If I deploy a topology that separates ingest nodes and data nodes, all things being equal, how many data nodes can be served by a single ingest node without the heap of the ingest node becoming a bottleneck?


This is not related. The heap used by ingest nodes is basically used to hold the bulk requests (let say 10000 documents) and the memory needed to process the data.

Even if you have processed in the past petabytes of data, it won't require more memory on the ingest node.

Hi @dadoonet, That's not what I meant. I'm referring to the processing of the bulk requests. We have up to 20 data nodes in various clusters to process these requests right now. If we move the ingest nodes off to another tier all of those bulks are going to have to transit the heap of the ingest nodes...

I do not understand this reasoning at all.

If you create one or more decicated ingest nodes that do not hold data, these will only hold the data while it is being processed. Once the pipeline has processed the data it will be sent on to the appropriate data nodes for indexing. The data nodes require a good amount of heap to hold the data, but a dedicated ingest node can often get away with a lot less heap than the data nodes. Exactly how much you will need depends on the indexing throughput and the size and complexity of data and pipelines.

It is worth noting that you are referring to multiple clusters.
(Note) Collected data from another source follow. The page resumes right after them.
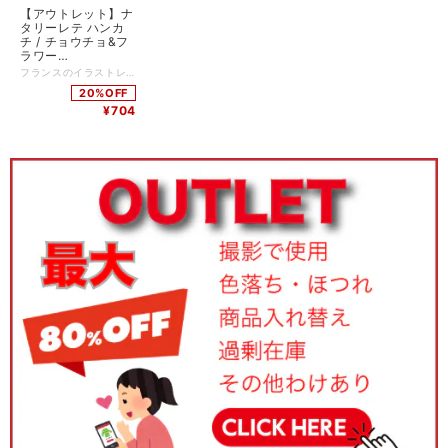
【アウトレット】ナ
タリーレテ ハンカ
チ / チョウチョ&フ
ラワー
W35xH35cm 綿
フランスのイラストレーター、ナタリーレテの世界観をそのまま落とし込んだハンカチ。 キュートさとちょっとした毒々しさとが組み合わされているイラストはナタリーレテならでは。 ポケットに入れやすいコンパクトなサイズ感が嬉しい。 今や必須アイテムとなったハンカチは、ギフトとしてもおすすめです。 ・手作業での縫製の為、1点1点若干の大きさが異なる場合がございます ・生地の色ムラやプリントの濃淡やズレやシワ、インクとびがある場合がございます。 品番：NL260 サイズ：35x35cm 素材：綿100% 原産国：中国 *:;;;:*:;;;:**:;;;:*:;;;:**:;;;:*:;;;:**:;;;:*:;;;:**:;;;:*:;;;:**:;;;:*:;;;:**:;;;:*:;;;:* ナタリーレテ プロフィール 1964年パリ生まれ。テキスタイル、リトグラフやセラミックなど幅広くアートを学ぶ。 子供の頃の思い出や、日常の生活の身近なところからインスピレーションを得るという彼女のカラフルな作品は、どことなくユーモラスでかわいくて、ハッピーでシニカル。 イラストレーターとして本を出版、ラファイエットデパートのバレンタインデーのバッグデザイン、GODIVAのパッケージデザイン、雑貨類のコレクションを展開など、幅広く活躍している。
100% NL260
20%OFF
¥704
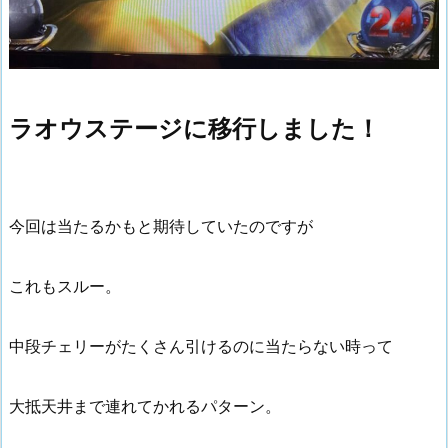
ラオウステージに移行しました！
今回は当たるかもと期待していたのですが
これもスルー。
中段チェリーがたくさん引けるのに当たらない時って
大抵天井まで連れてかれるパターン。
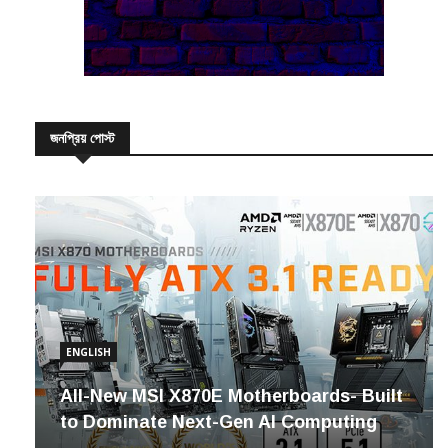
জনপ্রিয় পোস্ট
ENGLISH
All-New MSI X870E Motherboards- Built
to Dominate Next-Gen AI Computing
২৬/০৯/২০২৪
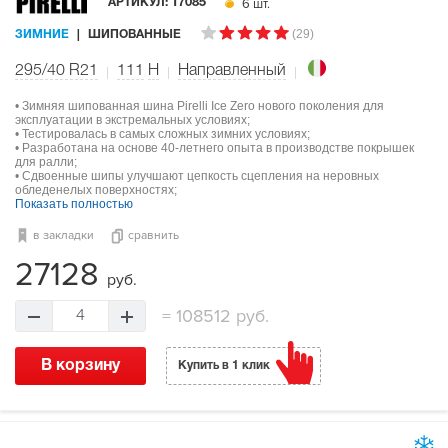
6 шт.
АРТИКУЛ:
17085
(29)
ЗИМНИЕ
ШИПОВАННЫЕ
295/40 R21
111
H
Направленный
• Зимняя шипованная шина Pirelli Ice Zero нового поколения для
эксплуатации в экстремальных условиях;
• Тестировалась в самых сложных зимних условиях;
• Разработана на основе 40-летнего опыта в производстве покрышек
для ралли;
• Сдвоенные шипы улучшают цепкость сцепления на неровных
обледенелых поверхностях;
Показать полностью
в закладки
сравнить
27128
руб.
=
108512 руб.
4
В корзину
Купить в 1 клик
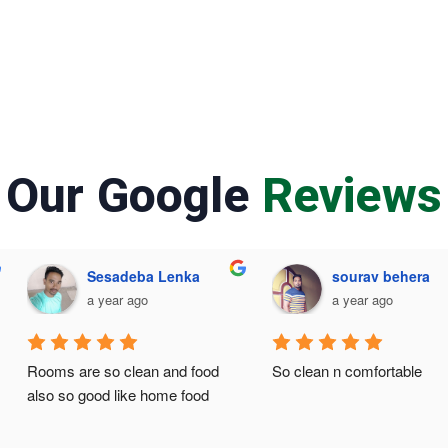
Our Google
Reviews
Sesadeba Lenka
sourav behera
a year ago
a year ago
Rooms are so clean and food 
So clean n comfortable
also so good like home food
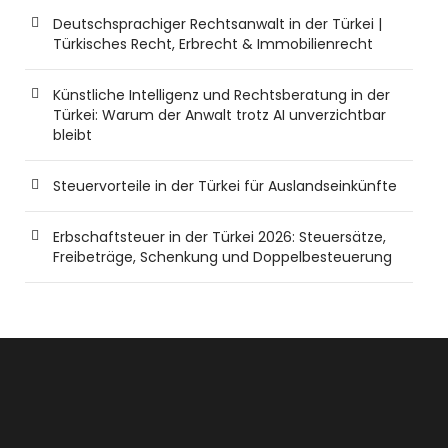
Deutschsprachiger Rechtsanwalt in der Türkei |
Türkisches Recht, Erbrecht & Immobilienrecht
Künstliche Intelligenz und Rechtsberatung in der
Türkei: Warum der Anwalt trotz AI unverzichtbar
bleibt
Steuervorteile in der Türkei für Auslandseinkünfte
Erbschaftsteuer in der Türkei 2026: Steuersätze,
Freibeträge, Schenkung und Doppelbesteuerung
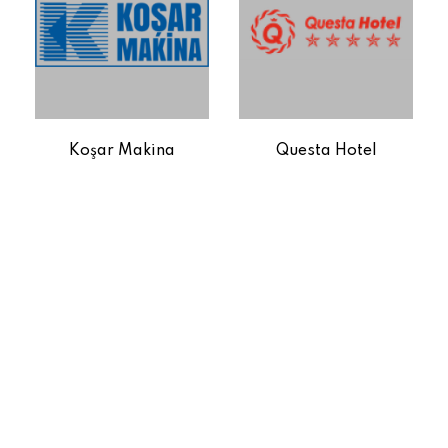
Koşar Makina
Questa Hotel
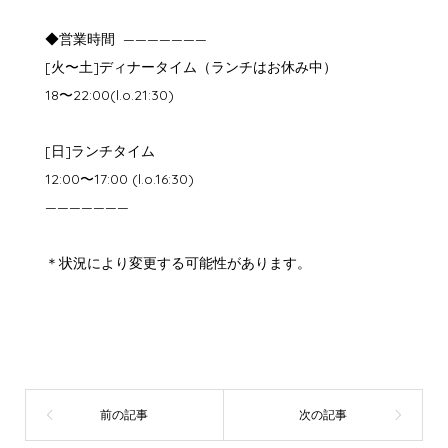
◆営業時間 ———————
[火〜土]ディナータイム（ランチはお休み中）
18〜22:00(l.o.21:30)
[日]ランチタイム
12:00〜17:00 (l.o.16:30)
———————
＊状況により変更する可能性があります。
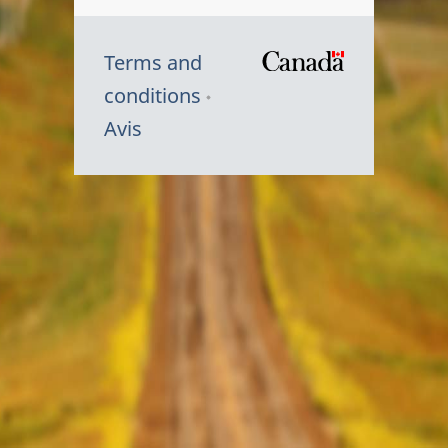
Terms and
/
conditions
Symbole
Avis
du
gouvernem
du
Canada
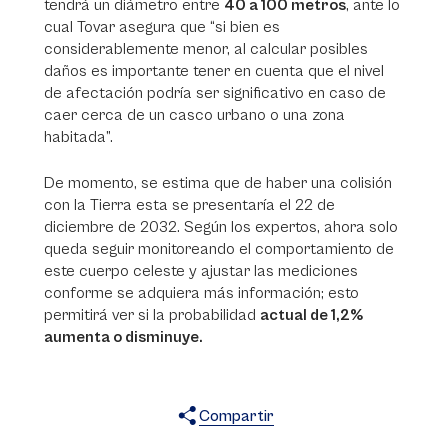
tendrá un diámetro entre
40 a 100 metros
, ante lo
cual Tovar asegura que “si bien es
considerablemente menor, al calcular posibles
daños es importante tener en cuenta que el nivel
de afectación podría ser significativo en caso de
caer cerca de un casco urbano o una zona
habitada”.
De momento, se estima que de haber una colisión
con la Tierra esta se presentaría el 22 de
diciembre de 2032. Según los expertos, ahora solo
queda seguir monitoreando el comportamiento de
este cuerpo celeste y ajustar las mediciones
conforme se adquiera más información; esto
permitirá ver si la probabilidad
actual de 1,2%
aumenta o disminuye.
Compartir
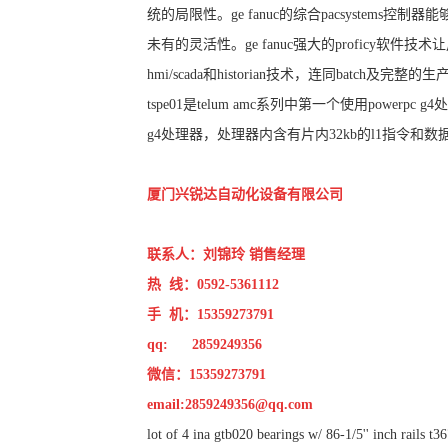
统的局限性。ge fanuc的综合pacsyste
未有的灵活性。ge fanuc强大的profic
hmi/scada和historian技术，连同bat
tspe01是telum amc系列中第一个使用powerpc g4处
g4处理器，处理器内含有片内32kb的l1指令和数
厦门兴锐达自动化设备有限公司
联系人：刘锦玲 销售经理
热 线：0592-5361112
手 机：15359273791
qq: 2859249356
微信：15359273791
email:
2859249356@qq.com
lot of 4 ina gtb020 bearings w/ 86-1/5'' inch rails t3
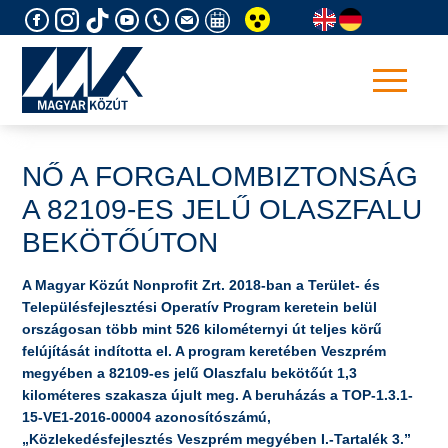
Skip
to
content
NŐ A FORGALOMBIZTONSÁG
A 82109-ES JELŰ OLASZFALU
BEKÖTŐÚTON
A Magyar Közút Nonprofit Zrt. 2018-ban a Terület- és
Településfejlesztési Operatív Program keretein belül
országosan több mint 526 kilométernyi út teljes körű
felújítását indította el. A program keretében Veszprém
megyében a 82109-es jelű Olaszfalu bekötőút 1,3
kilométeres szakasza újult meg. A beruházás a TOP-1.3.1-
15-VE1-2016-00004 azonosítószámú,
„Közlekedésfejlesztés Veszprém megyében I.-Tartalék 3.”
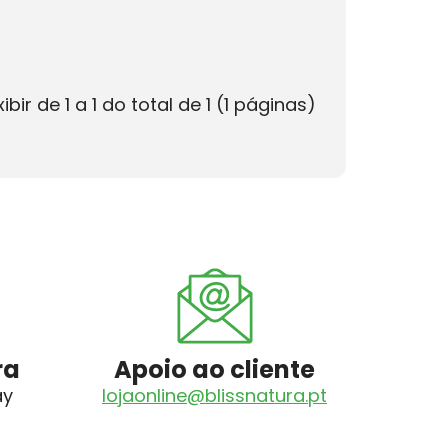
xibir de 1 a 1 do total de 1 (1 páginas)
ra
Apoio ao cliente
ay
lojaonline@blissnatura.pt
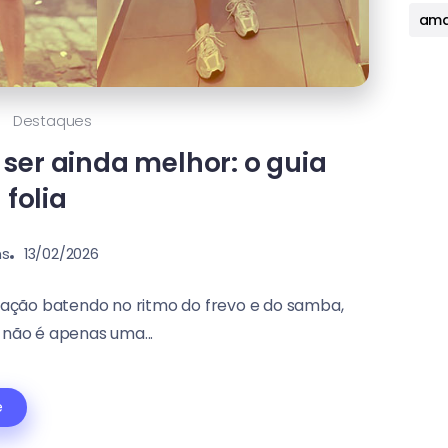
ama
Destaques
ser ainda melhor: o guia
 folia
ns
13/02/2026
ração batendo no ritmo do frevo e do samba,
 não é apenas uma...
e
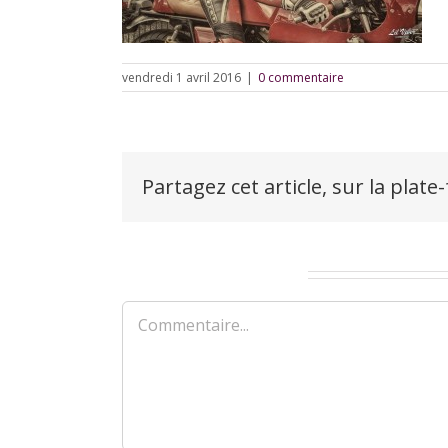
vendredi 1 avril 2016
|
0 commentaire
Partagez cet article, sur la plate
Laisser un commentaire
Commentaire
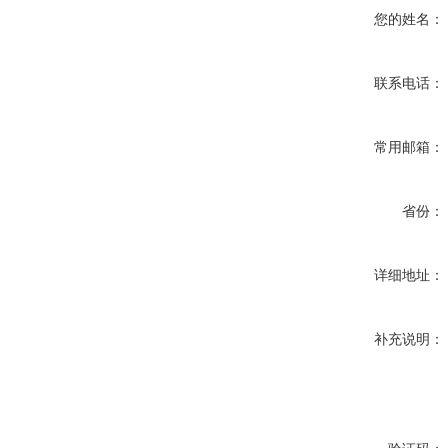
您的姓名：
联系电话：
常用邮箱：
省份：
详细地址：
补充说明：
Each ingest node need to be part of one cluster and can only handle data going into that cluster. You will therefore need at least one ingest node per cluster, which may not be economical if your clusters are very small.

Well, I tried this before on a cluster ingesting 50k msg/sec and the dedicated ingest nodes were a significant bottleneck. I was advised on this forum not to do that and so now have the ingestion pipelines on the data nodes.

Note that these ingest nodes were repurposed coordinator nodes, three of them, which seems fair enough to me. What I saw was that the ingest nodes could not process and forward requests fast enough and were blowing their heap (4GB).

The heap size required for dedicated ingest nodes depend on the indexing throughput, document size and processing complexity. I would expect ingest nodes to have a very different resource usage compared to dedicated coordinating nodes as they do very different work.

You need to test and see what works best for your particular use case.

This topic was automatically closed 28 days after the last reply. New replies are no longer allowed.